The field of video endoscopy, to which the present invention generally relates, includes medical diagnostic and therapeutic disciplines that utilize endoscopes to penetrate and view otherwise inaccessible body cavities utilizing minimally invasive surgical procedures. Coupling of video imaging cameras (incorporating solid-state imagers) to endoscopes, for image reproduction, has become standard within the field. Endoscopic video cameras are most advantageously small and lightweight for ease of use by medical personnel, and typically incorporate either single or multiple solid-state imagers. Some special purpose endoscopes have integrated (built-in) solid-state imagers, which do not facilitate direct viewing of internal body cavities by medical personnel without an accompanying video imaging system and display. To achieve the desired size and weight, camera head and/or integrated endoscope-camera assembly electronics are typically separated physically from the majority of circuitry required to process and output high-quality, color video images.

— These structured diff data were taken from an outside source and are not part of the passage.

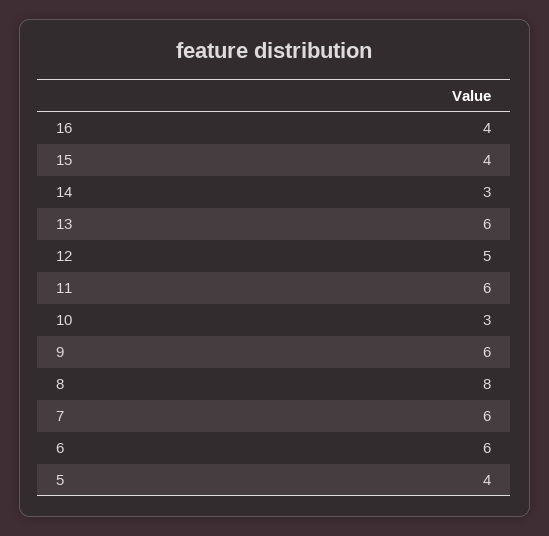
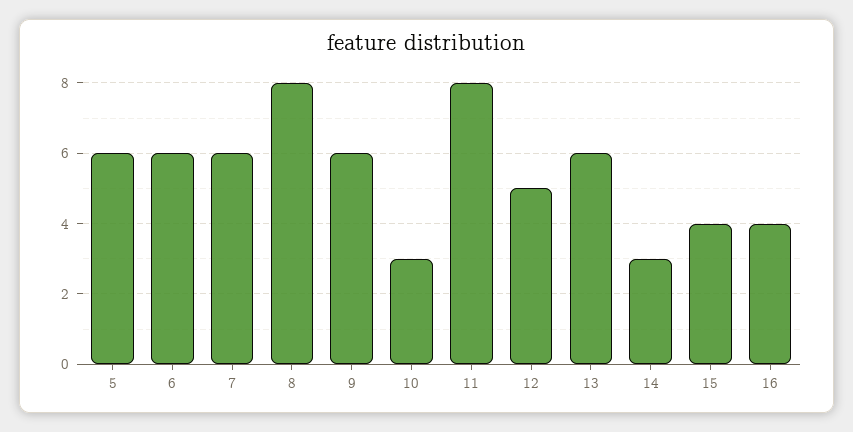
11: 6 -> 8
5: 4 -> 6

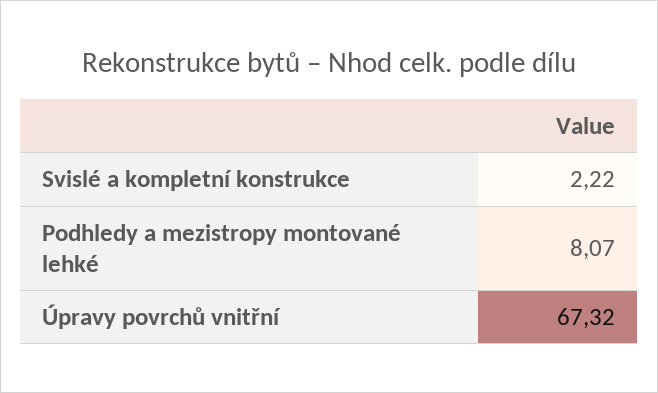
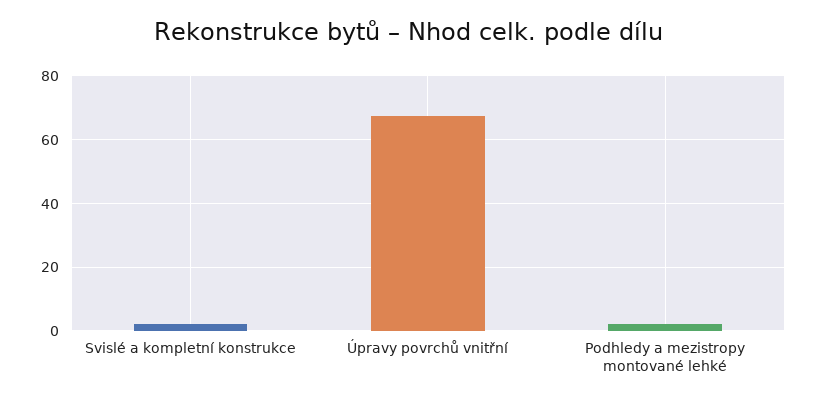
Podhledy a mezistropy montované lehké: 8.07 -> 2

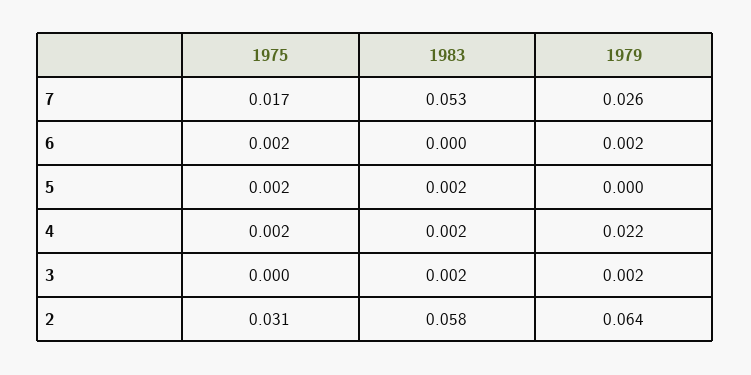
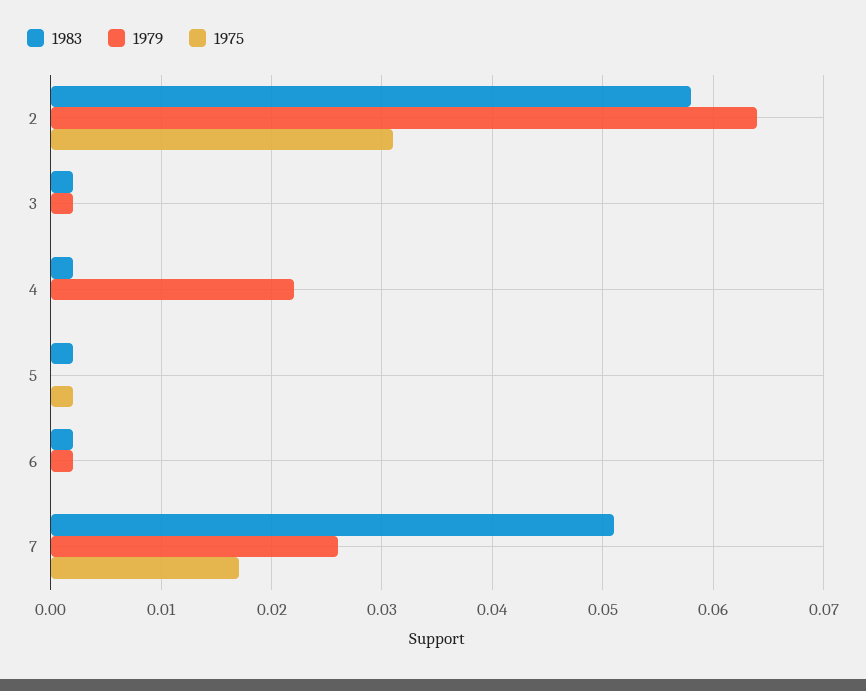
1983, 7: 0.053 -> 0.051
1975, 6: 0.002 -> 0
1983, 6: 0 -> 0.002
1975, 4: 0.002 -> 0

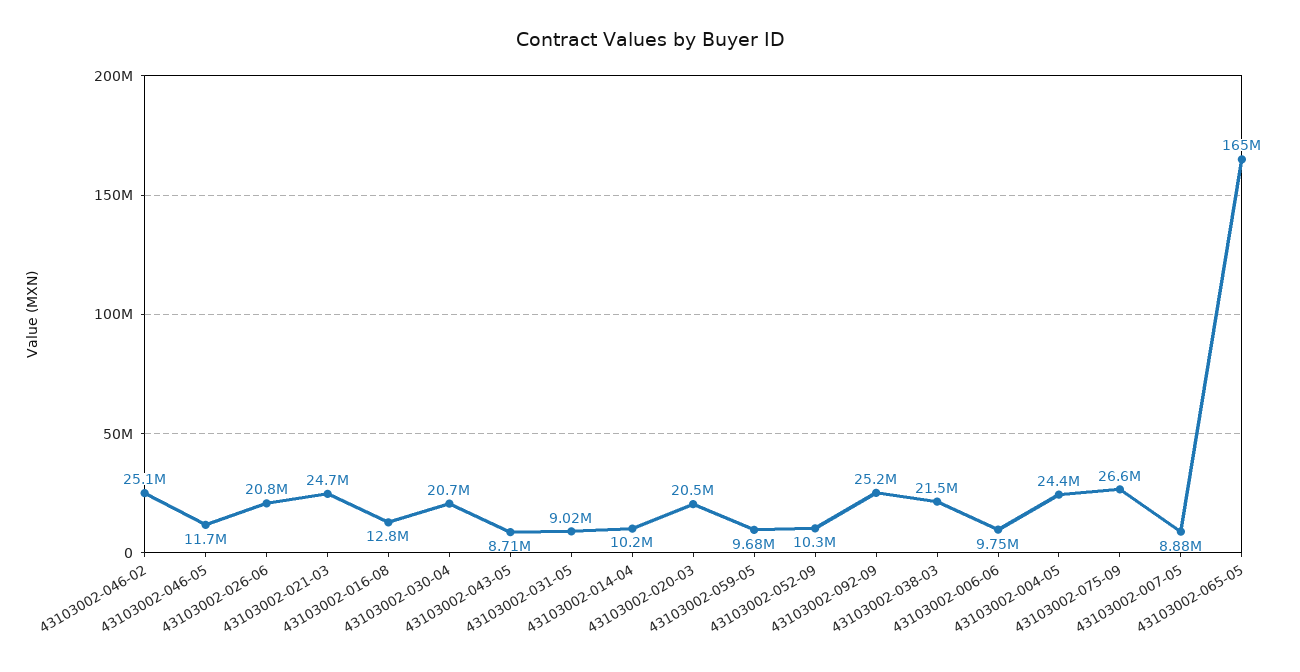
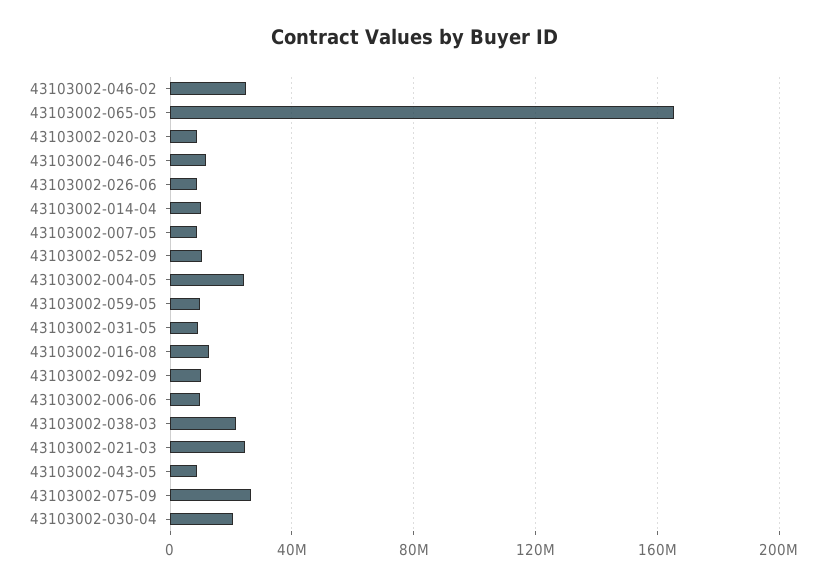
43103002-026-06: 20800000 -> 10000000
43103002-020-03: 20500000 -> 10000000
43103002-092-09: 25200000 -> 10000000

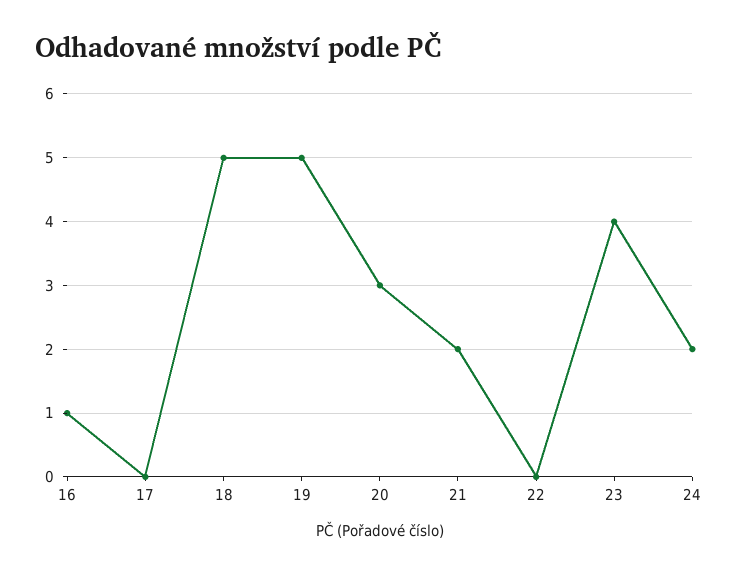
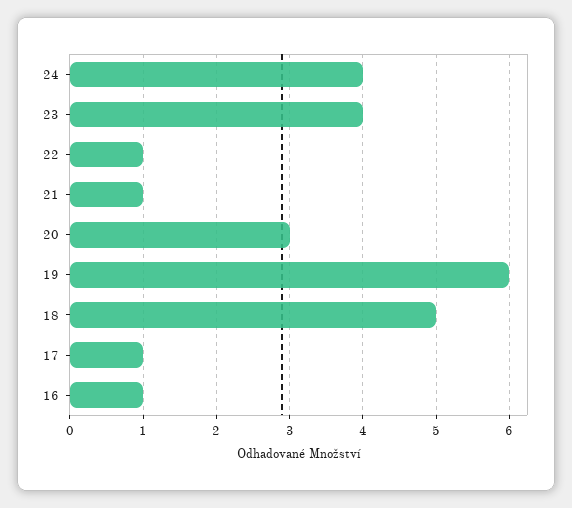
17: 0 -> 1
19: 5 -> 6
21: 2 -> 1
22: 0 -> 1
24: 2 -> 4

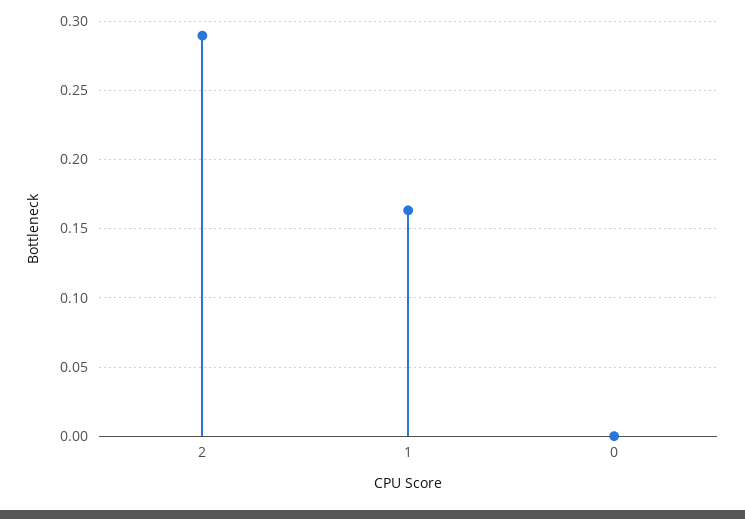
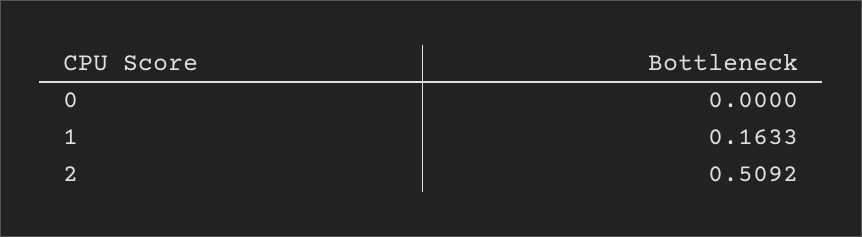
2: 0.29 -> 0.5092

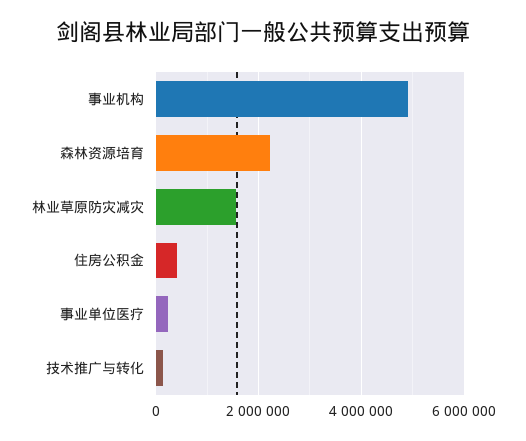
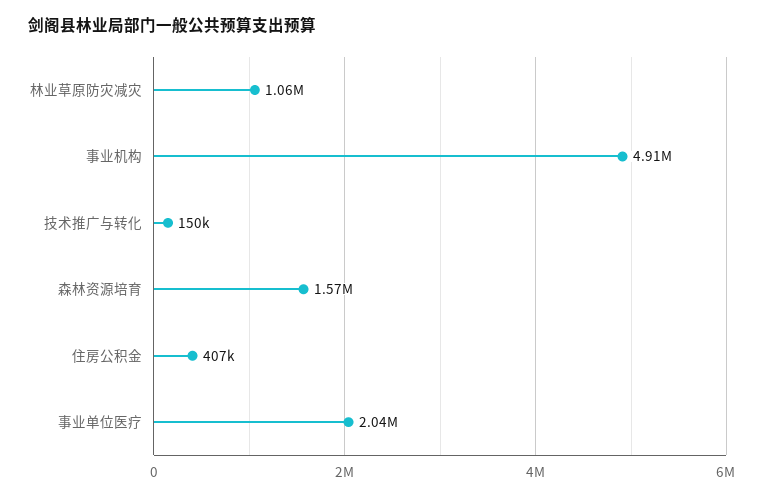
森林资源培育: 2200000 -> 1570000
林业草原防灾减灾: 1600000 -> 1060000
事业单位医疗: 200000 -> 2040000

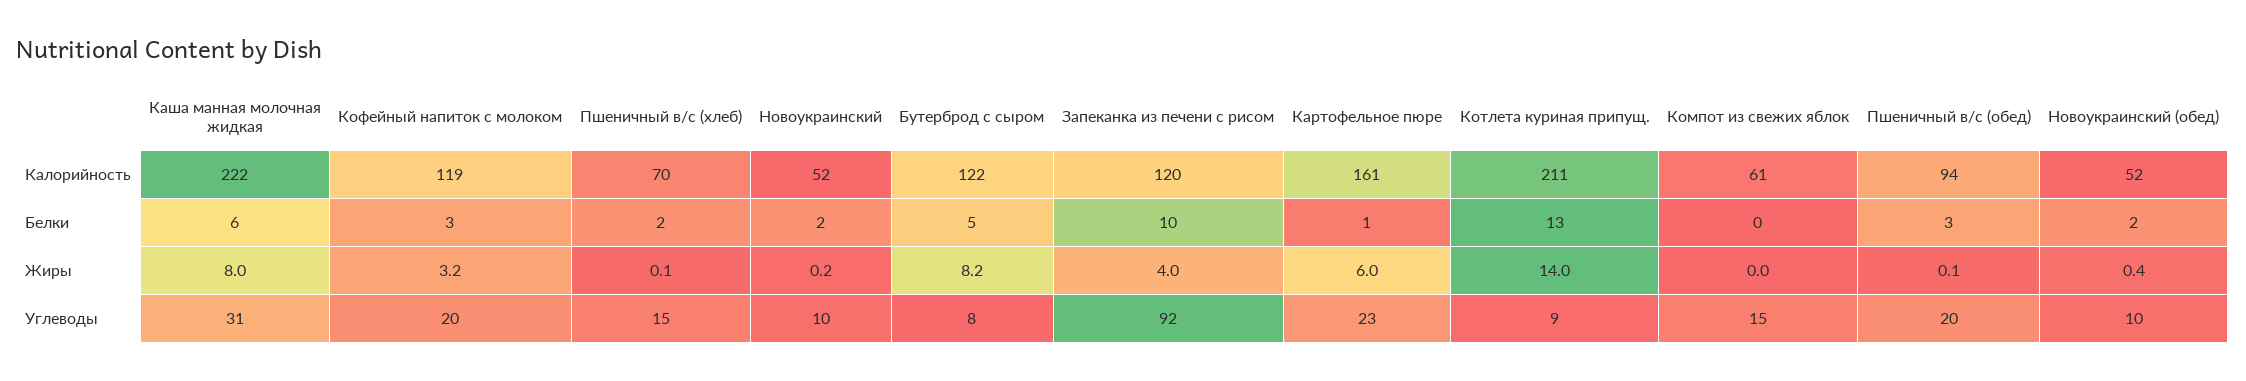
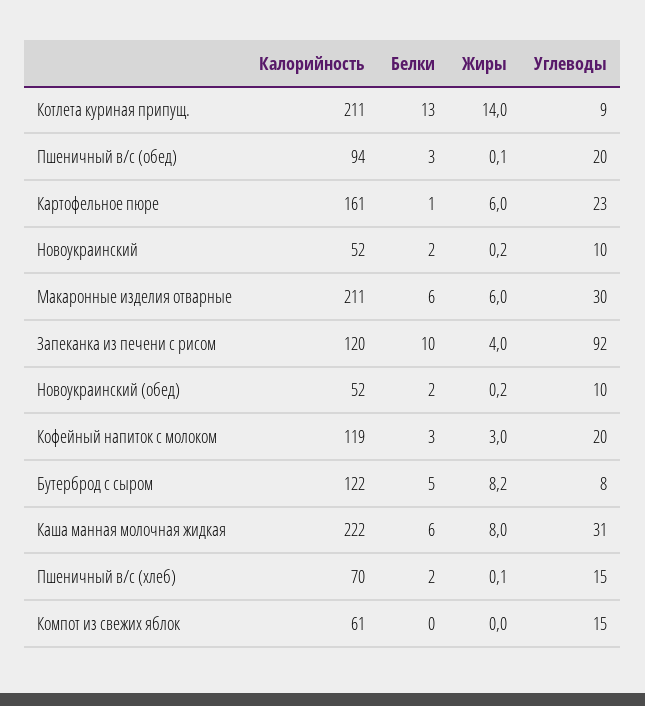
Кофейный напиток с молоком, Жиры: 3.2 -> 3
Новоукраинский (обед), Жиры: 0.4 -> 0.2
Макаронные изделия отварные, Калорийность: none -> 211
Макаронные изделия отварные, Белки: none -> 6
Макаронные изделия отварные, Жиры: none -> 6
Макаронные изделия отварные, Углеводы: none -> 30

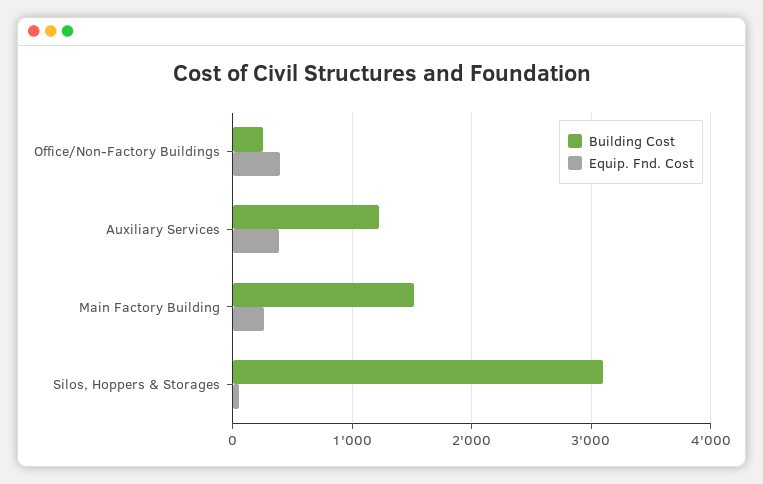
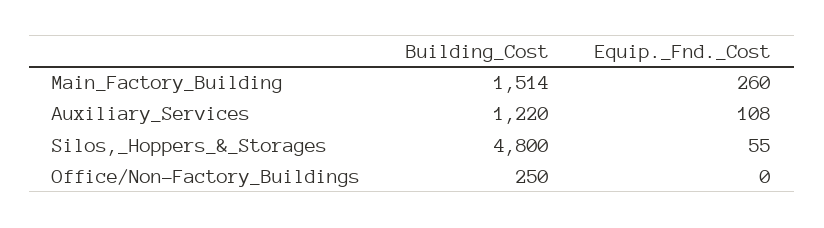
Equip. Fnd. Cost, Office/Non-Factory Buildings: 400 -> 0
Equip. Fnd. Cost, Auxiliary Services: 400 -> 108
Building Cost, Silos, Hoppers & Storages: 3100 -> 4800

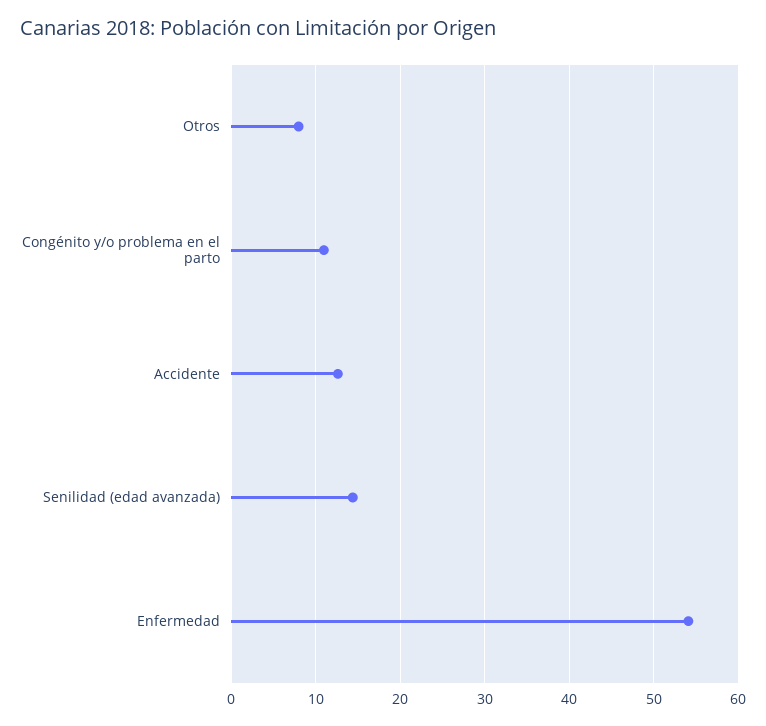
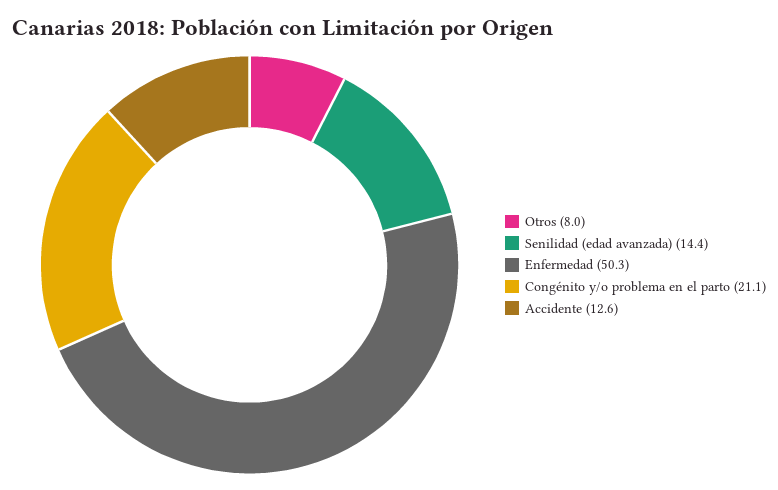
Congénito y/o problema en el parto: 11 -> 21.1
Enfermedad: 54 -> 50.3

In known video imaging systems, interconnection between a camera control unit (“CCU”) and a camera is achieved by means of a cable, with usually one cable end permanently fixed to the camera head, while the other cable end is detachably connected to the CCU using a connector.
Most cables for endoscopic video cameras include a fiber optic light guide for illumination, the fiber optic light guide being separately distinct from the cable transmitting electronic video signals.
Existing interconnections between cameras and CCUs typically comprise dedicated parallel wires to provide greater data carrying capacity. It is meant by “dedicated parallel wires” that each specific signal is transmitted by means of an individual wire, either single for power and control signals or shielded coax for image data, between a camera head and CCU. As video imaging systems develop, CCUs are becoming programmable for compatibility with various types of camera heads, adding new control features and the ability to process different types of video signals.
One problem with current camera systems is that the camera is provided with one set of operating instructions. These instructions however may not be appropriate for many differing procedures. Presently, the physician must choose the camera based upon the type of procedure he or she is going to perform. This is highly undesirable because many more cameras must be stocked for differing procedures than would otherwise be required. This leads to higher inventory and maintenance costs. In addition, a proprietary camera for particular procedures or sets of procedures is disadvantageous because the wrong camera for a particular procedure could be selected.
Another problem with current video systems is that when shipped from the factory cameras are equipped with current software identifying the camera and providing for configuration and camera functionality, however, this software quickly becomes outdated and must be updated as new functionality becomes available. The current updating process is burdensome because the camera must be taken out of service, shipped to the factory where updated software is installed and then is shipped back to the user. This process is highly undesirable because it requires that the user and/or institution have multiple cameras for use when frequent updates must be applied to the existing cameras.
What is desired then is a system and method that allows a single camera to be optimized and utilized for most procedures.
It is further desired to provide a system and method for quickly and easily updating camera software whether the software resides on the CCU and/or the camera.